In his book The Path of the Pole (Chilton Book, Philadelphia, 1970) Charles Hapgood expresses the hypothesis that the poles have changed their position three times during the recent past. From the Greenland Sea, where it shifted about seventy thousand years ago, the north pole moved to Hudson Bay fifty thousand years ago, and finally to its presents position 11.600 years ago, at the end of Pleistocene.

To support his hypothesis, Hapgood presents an impressive quantity of evidence which can be summarised as follows:

  1. the presence of ice caps in North America and Northern Europe, highly eccentrical compared to the present north pole.
  2. The contemporaneous absence of ice caps from Siberia which was actually populated to its northernmost regions by an impressive zoological community.
  3. The arctic Sea was warmer than it is today, and there were human beings living in the New Siberia Islands.
  4. Antarctica was partially free of ice.
  5. The general climatic situation of the Earth was coherent with a different position of the poles.

The hypothesis that the inclination of the terrestrial axis in relation to the ecliptic and that the position of the poles might change has been taken into consideration since last century.
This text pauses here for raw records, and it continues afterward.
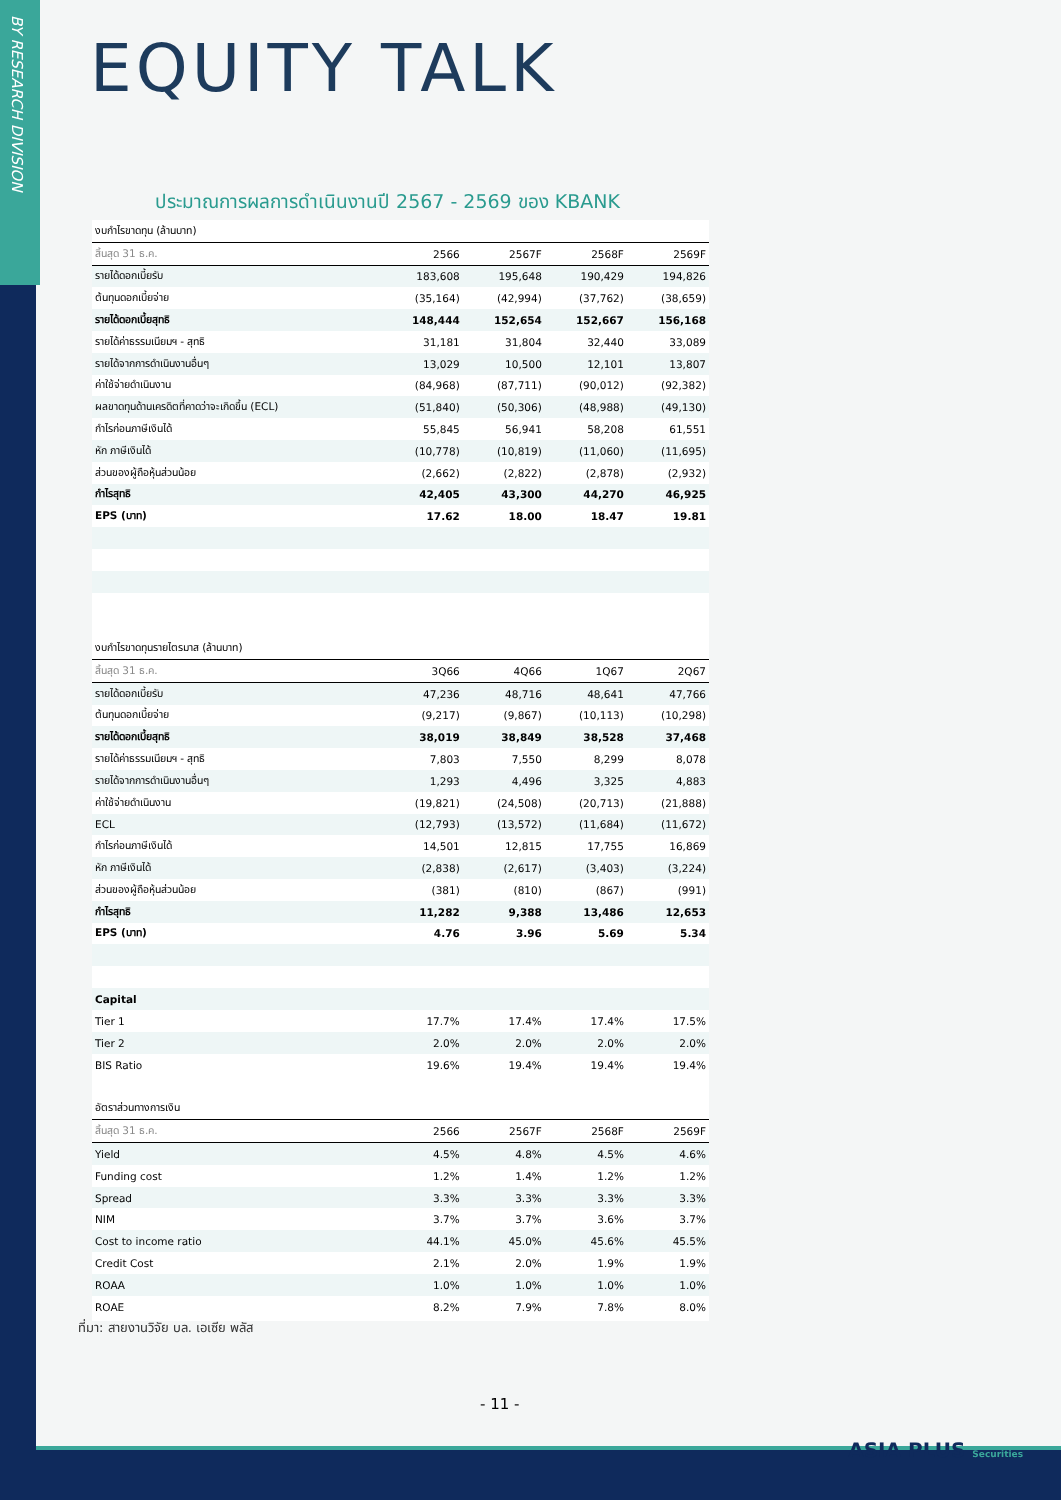BY RESEARCH DIVISION
EQUITY TALK
ประมาณการผลการดำเนินงานปี 2567 - 2569 ของ KBANK
| งบกำไรขาดทุน (ล้านบาท) | | | | |
| สิ้นสุด 31 ธ.ค. | 2566 | 2567F | 2568F | 2569F |
| รายได้ดอกเบี้ยรับ | 183,608 | 195,648 | 190,429 | 194,826 |
| ต้นทุนดอกเบี้ยจ่าย | (35,164) | (42,994) | (37,762) | (38,659) |
| รายได้ดอกเบี้ยสุทธิ | 148,444 | 152,654 | 152,667 | 156,168 |
| รายได้ค่าธรรมเนียมฯ - สุทธิ | 31,181 | 31,804 | 32,440 | 33,089 |
| รายได้จากการดำเนินงานอื่นๆ | 13,029 | 10,500 | 12,101 | 13,807 |
| ค่าใช้จ่ายดำเนินงาน | (84,968) | (87,711) | (90,012) | (92,382) |
| ผลขาดทุนด้านเครดิตที่คาดว่าจะเกิดขึ้น (ECL) | (51,840) | (50,306) | (48,988) | (49,130) |
| กำไรก่อนภาษีเงินได้ | 55,845 | 56,941 | 58,208 | 61,551 |
| หัก ภาษีเงินได้ | (10,778) | (10,819) | (11,060) | (11,695) |
| ส่วนของผู้ถือหุ้นส่วนน้อย | (2,662) | (2,822) | (2,878) | (2,932) |
| กำไรสุทธิ | 42,405 | 43,300 | 44,270 | 46,925 |
| EPS (บาท) | 17.62 | 18.00 | 18.47 | 19.81 |
| งบกำไรขาดทุนรายไตรมาส (ล้านบาท) | | | | |
| สิ้นสุด 31 ธ.ค. | 3Q66 | 4Q66 | 1Q67 | 2Q67 |
| รายได้ดอกเบี้ยรับ | 47,236 | 48,716 | 48,641 | 47,766 |
| ต้นทุนดอกเบี้ยจ่าย | (9,217) | (9,867) | (10,113) | (10,298) |
| รายได้ดอกเบี้ยสุทธิ | 38,019 | 38,849 | 38,528 | 37,468 |
| รายได้ค่าธรรมเนียมฯ - สุทธิ | 7,803 | 7,550 | 8,299 | 8,078 |
| รายได้จากการดำเนินงานอื่นๆ | 1,293 | 4,496 | 3,325 | 4,883 |
| ค่าใช้จ่ายดำเนินงาน | (19,821) | (24,508) | (20,713) | (21,888) |
| ECL | (12,793) | (13,572) | (11,684) | (11,672) |
| กำไรก่อนภาษีเงินได้ | 14,501 | 12,815 | 17,755 | 16,869 |
| หัก ภาษีเงินได้ | (2,838) | (2,617) | (3,403) | (3,224) |
| ส่วนของผู้ถือหุ้นส่วนน้อย | (381) | (810) | (867) | (991) |
| กำไรสุทธิ | 11,282 | 9,388 | 13,486 | 12,653 |
| EPS (บาท) | 4.76 | 3.96 | 5.69 | 5.34 |
| Capital | | | | |
| Tier 1 | 17.7% | 17.4% | 17.4% | 17.5% |
| Tier 2 | 2.0% | 2.0% | 2.0% | 2.0% |
| BIS Ratio | 19.6% | 19.4% | 19.4% | 19.4% |
| อัตราส่วนทางการเงิน | | | | |
| สิ้นสุด 31 ธ.ค. | 2566 | 2567F | 2568F | 2569F |
| Yield | 4.5% | 4.8% | 4.5% | 4.6% |
| Funding cost | 1.2% | 1.4% | 1.2% | 1.2% |
| Spread | 3.3% | 3.3% | 3.3% | 3.3% |
| NIM | 3.7% | 3.7% | 3.6% | 3.7% |
| Cost to income ratio | 44.1% | 45.0% | 45.6% | 45.5% |
| Credit Cost | 2.1% | 2.0% | 1.9% | 1.9% |
| ROAA | 1.0% | 1.0% | 1.0% | 1.0% |
| ROAE | 8.2% | 7.9% | 7.8% | 8.0% |
ที่มา: สายงานวิจัย บล. เอเซีย พลัส
- 11 -
ASIA PLUS Securities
Some of the greatest geologists of the time, including J.C.Maxwell and Sir George Darwin (son of the famous Charles Darwin), considered this problem and decided that the stabilising effect of the equatorial bulge was so great that no conceivable force originating within the Earth could make it shifting on its axis, except for the collision with another planet. They therefore dismissed the idea of any shift of the poles as impossible and, in fact, not worth discussing. Their influence has been so highly felt that to this day no one has seriously considered such an hypothesis.

Hapgood too accepts un-critically the assumption that only a “planetary collision” is capable of displacing the axis of rotation. Therefore he proposes a theory that explains the shift of the poles as the result of the shift of the whole Earth’s crust. Based on the research of the Russian scientist V.V. Beloussov, he assumes that at a depth of approximately hundred miles in the upper mantle there is a layer of liquid rock which behaves as a bearing allowing the whole crust to “shift” when subjected to a displacing force. In Hapgood’s opinion this force is provided by the centrifugal momentum of ice caps eccentrical to the poles. In this way the Earth would keep its axis of rotation unchanged, but the poles and the whole Earth’s surface would shift and change latitude.

The evidence proving that the poles where in different positions during the Pleistocene era is quite impressive, and this explains why Hapgood’s theory was approved by scientists such as Einstein and K.F. Mather. But it meets with so many difficulties that it appears highly controversial. Above all, it is not compatible with other geological theories which are widely accepted today, such as the drift of the continents and related theories.

Furthermore the theory does not explain some of the most significant peculiarities of Pleistocene’s climate changes, first of all the speed with which these changes appear to have taken place. According to Hapgood it took the north pole at least two thousand years to move from its previous position to the present. The evidence we have, however, are in favour of a definitely much faster climatic change. It was Hapgood himself who underlined the enormous amount of evidence proving the high speed at which the shift of the poles appears to have happened; speed which the mechanism he proposes is unable to explain.

The only way to completely and coherently explain what took place at the end of Pleistocene appears to be that of admitting the possibility of a shift of the poles of the same magnitude Hapgood hypothesizes, but in a much shorter time: not more than a few days. This possibility is openly refused, only because no convincing explanation has been forwarded so far.